Carry on the commentary about the Reigners church building collapse, starting after its last sentence.

* Document extract
--

One, the Reigners’ mishap was an accident. Accident is anything that happens by chance; however, sometimes not without human error. A few brethrens have given a rather awful interpretation to the mishap. I have particularly noted on the lips of some very dear christian friends that those who died were used for sacrifice by Akan Weeks. Others have said some terrestrial forces within the church’s domain caused the collapse of the building. Forgive me, I don’t believe in such spiriticism and ideological nonsense, because no one has substantiated any of these mundane claims. Reigners’ incident like Siloam was an accident.
Two. Can anyone suggest the quantum or kind of punishment that would bring back what had been lost? Would hanging those who were directly or indirectly involved with the construction of the collapsed building assuage those who passed on? Is that what those who passed on cry for? Is that what their families want? Did anyone hear from them? I spoke with Dr. Chris Ekong at the burial of his brother who died in the mishap. He said, “it was an act of God. We won’t blame anyone”.

--

* Provided information
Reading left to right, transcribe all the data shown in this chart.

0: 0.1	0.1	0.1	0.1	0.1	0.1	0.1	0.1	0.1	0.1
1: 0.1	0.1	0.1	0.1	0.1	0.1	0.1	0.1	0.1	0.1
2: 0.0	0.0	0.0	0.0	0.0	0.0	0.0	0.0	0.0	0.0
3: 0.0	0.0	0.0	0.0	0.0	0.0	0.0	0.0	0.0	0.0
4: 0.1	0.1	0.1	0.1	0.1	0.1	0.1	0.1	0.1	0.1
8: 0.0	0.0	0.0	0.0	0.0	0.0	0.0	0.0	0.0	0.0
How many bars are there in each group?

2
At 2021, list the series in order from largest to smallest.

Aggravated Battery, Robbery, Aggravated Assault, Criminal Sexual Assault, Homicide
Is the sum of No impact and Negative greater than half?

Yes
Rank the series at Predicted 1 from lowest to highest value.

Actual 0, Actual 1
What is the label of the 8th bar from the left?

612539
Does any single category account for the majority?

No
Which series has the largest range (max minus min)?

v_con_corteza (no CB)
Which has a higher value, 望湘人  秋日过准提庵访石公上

--

* Response to the exercise
Moreover, I have noted that a handful of those seeking “justice”, for victims of the incident were not directly affected by the event. Nevertheless, they are in the majority seeking revenge. They are moved by emotions to seek that those people they assume were at fault, be made to live in perpetual pains. This is un-christian. I think, howsoever selfish men may be, there should be something else in this case that should interest them, other than seeing the remnants of the church continuing in pains.
Three, it bears repeating here that Reigners congregation has suffered deep physical, social and psychological pains. Further agitation aimed to punish anyone in the congregation would be too much a cruelty to be advanced by anyone.
Four. Dearly beloved brethrens, I’ll like to directly address those pushing for vengeance, here. You have by all estimation given service to casualties of the incident in your advocacies- good or bad. I think vengeance is not the kind of service they need right now.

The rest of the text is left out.